**Aim**
Turn the data below into a numbered list with no blank lines, and leave out the pictures.

# Input rows start

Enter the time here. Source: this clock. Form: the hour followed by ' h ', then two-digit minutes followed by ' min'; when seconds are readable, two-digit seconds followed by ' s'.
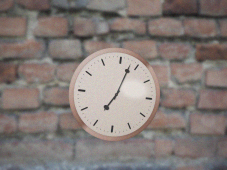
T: 7 h 03 min
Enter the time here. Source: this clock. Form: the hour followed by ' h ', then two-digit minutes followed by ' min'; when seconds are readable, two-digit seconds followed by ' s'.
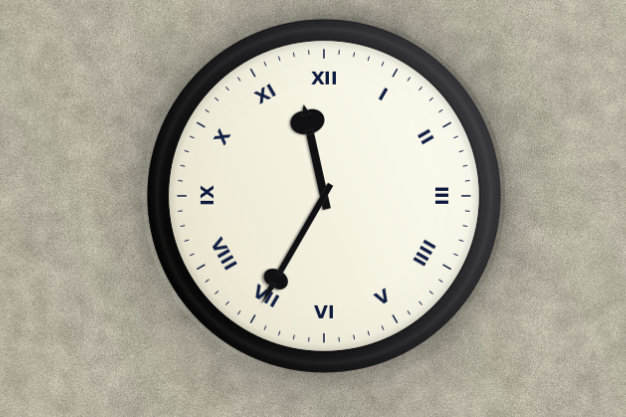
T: 11 h 35 min
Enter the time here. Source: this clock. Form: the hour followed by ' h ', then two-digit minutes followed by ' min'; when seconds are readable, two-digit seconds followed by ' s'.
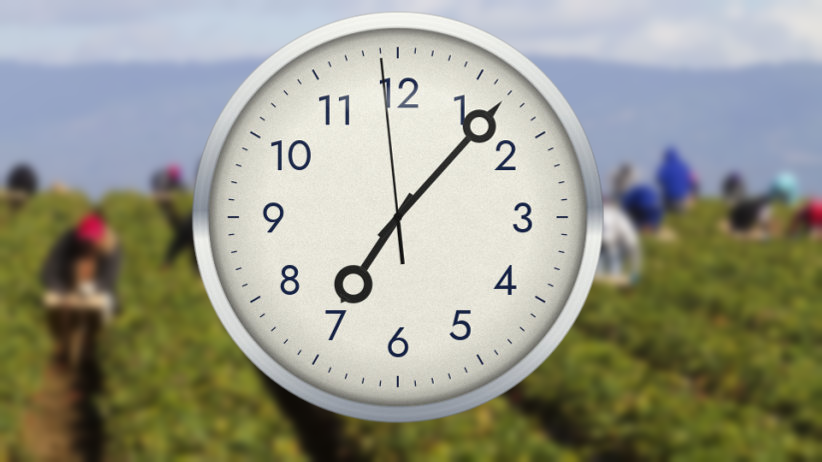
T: 7 h 06 min 59 s
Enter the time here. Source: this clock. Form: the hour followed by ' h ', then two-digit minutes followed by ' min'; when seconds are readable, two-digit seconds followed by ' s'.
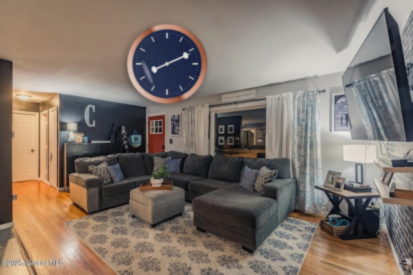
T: 8 h 11 min
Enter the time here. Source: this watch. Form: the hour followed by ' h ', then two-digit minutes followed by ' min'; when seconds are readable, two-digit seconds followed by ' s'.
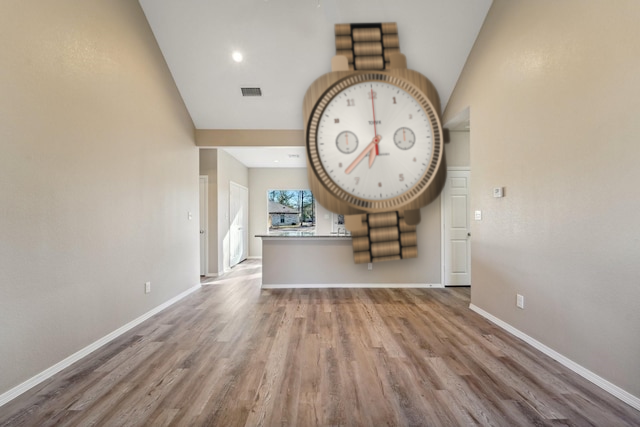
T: 6 h 38 min
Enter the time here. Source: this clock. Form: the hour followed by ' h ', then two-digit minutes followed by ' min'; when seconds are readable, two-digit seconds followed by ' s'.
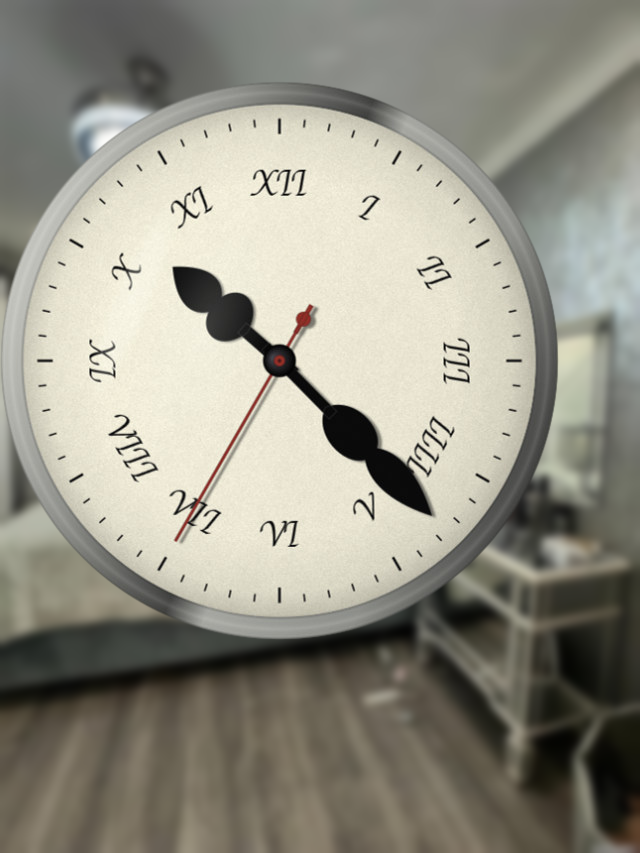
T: 10 h 22 min 35 s
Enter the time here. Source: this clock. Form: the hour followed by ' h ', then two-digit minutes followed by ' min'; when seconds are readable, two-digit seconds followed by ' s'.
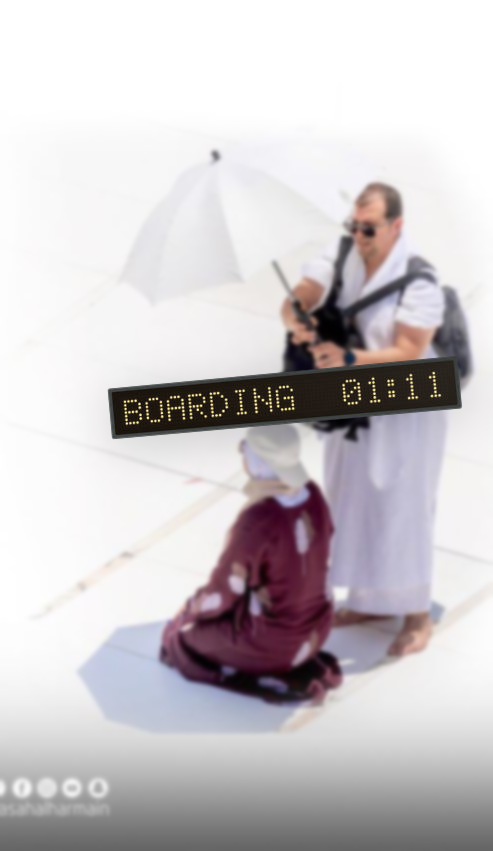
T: 1 h 11 min
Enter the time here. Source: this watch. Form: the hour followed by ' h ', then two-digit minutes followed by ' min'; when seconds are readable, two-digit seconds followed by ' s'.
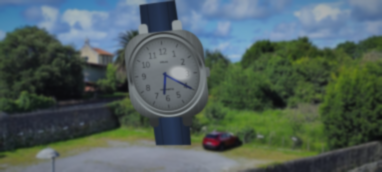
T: 6 h 20 min
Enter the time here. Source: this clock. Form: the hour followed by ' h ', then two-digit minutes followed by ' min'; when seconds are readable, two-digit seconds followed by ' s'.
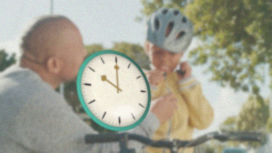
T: 10 h 00 min
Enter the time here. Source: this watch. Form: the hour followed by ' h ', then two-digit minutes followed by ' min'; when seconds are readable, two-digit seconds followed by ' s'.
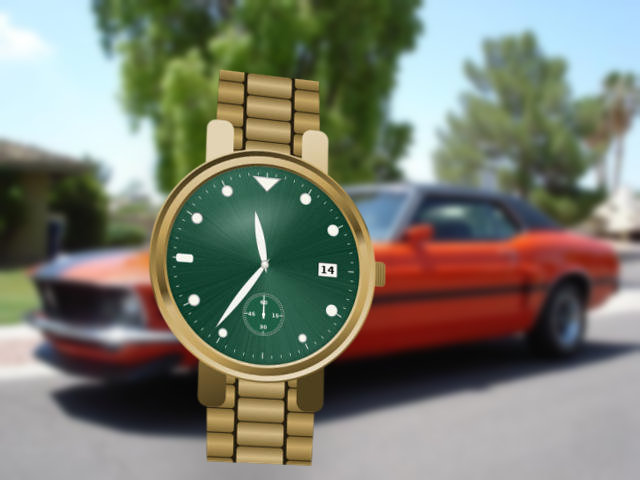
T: 11 h 36 min
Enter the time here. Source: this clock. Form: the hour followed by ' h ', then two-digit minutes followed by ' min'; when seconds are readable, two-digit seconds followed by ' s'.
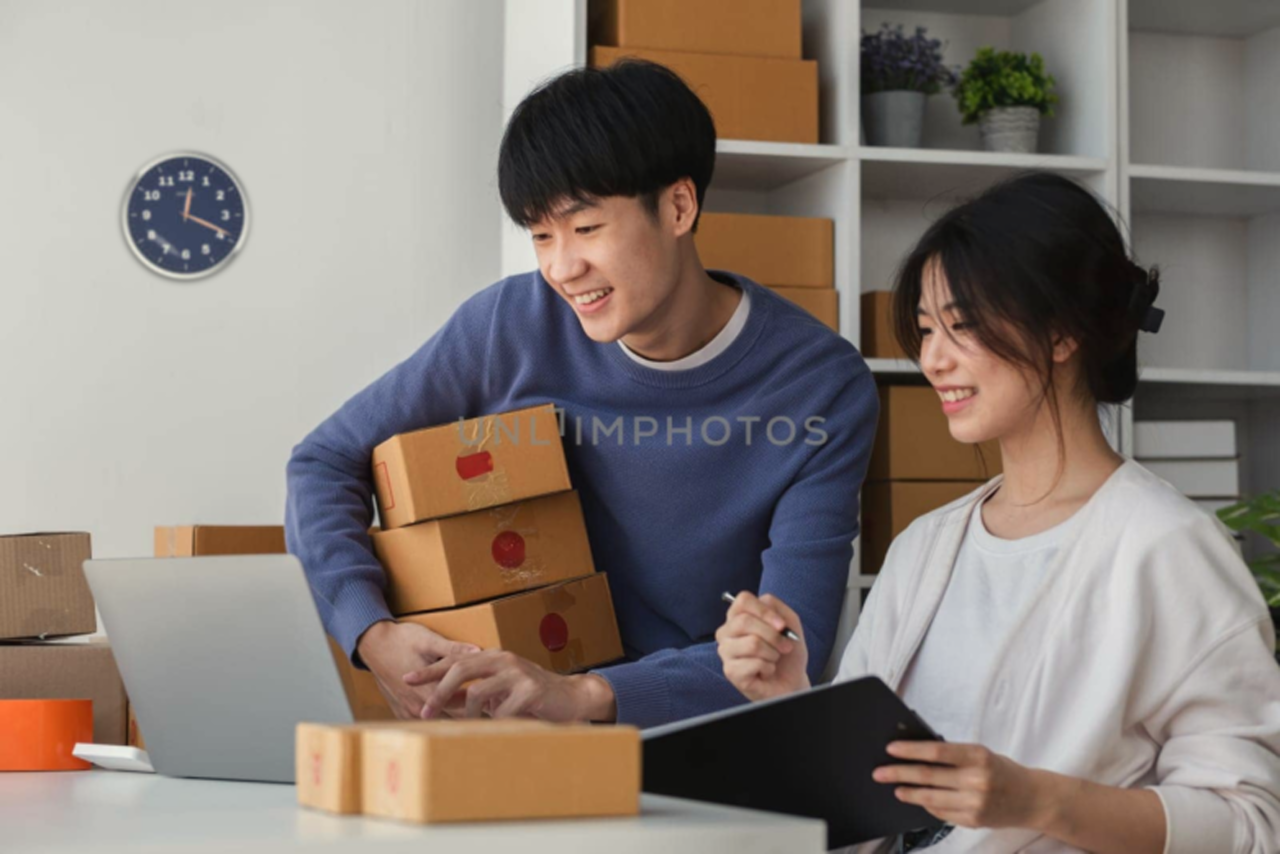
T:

# Input rows end

**Written reply**
1. Enter the time here. Source: this clock. Form: the hour followed by ' h ', then two-digit minutes followed by ' min'; when seconds are readable, two-digit seconds followed by ' s'.
2. T: 7 h 03 min
3. Enter the time here. Source: this clock. Form: the hour followed by ' h ', then two-digit minutes followed by ' min'; when seconds are readable, two-digit seconds followed by ' s'.
4. T: 11 h 35 min
5. Enter the time here. Source: this clock. Form: the hour followed by ' h ', then two-digit minutes followed by ' min'; when seconds are readable, two-digit seconds followed by ' s'.
6. T: 7 h 06 min 59 s
7. Enter the time here. Source: this clock. Form: the hour followed by ' h ', then two-digit minutes followed by ' min'; when seconds are readable, two-digit seconds followed by ' s'.
8. T: 8 h 11 min
9. Enter the time here. Source: this watch. Form: the hour followed by ' h ', then two-digit minutes followed by ' min'; when seconds are readable, two-digit seconds followed by ' s'.
10. T: 6 h 38 min
11. Enter the time here. Source: this clock. Form: the hour followed by ' h ', then two-digit minutes followed by ' min'; when seconds are readable, two-digit seconds followed by ' s'.
12. T: 10 h 22 min 35 s
13. Enter the time here. Source: this clock. Form: the hour followed by ' h ', then two-digit minutes followed by ' min'; when seconds are readable, two-digit seconds followed by ' s'.
14. T: 1 h 11 min
15. Enter the time here. Source: this watch. Form: the hour followed by ' h ', then two-digit minutes followed by ' min'; when seconds are readable, two-digit seconds followed by ' s'.
16. T: 6 h 20 min
17. Enter the time here. Source: this clock. Form: the hour followed by ' h ', then two-digit minutes followed by ' min'; when seconds are readable, two-digit seconds followed by ' s'.
18. T: 10 h 00 min
19. Enter the time here. Source: this watch. Form: the hour followed by ' h ', then two-digit minutes followed by ' min'; when seconds are readable, two-digit seconds followed by ' s'.
20. T: 11 h 36 min
21. Enter the time here. Source: this clock. Form: the hour followed by ' h ', then two-digit minutes followed by ' min'; when seconds are readable, two-digit seconds followed by ' s'.
22. T:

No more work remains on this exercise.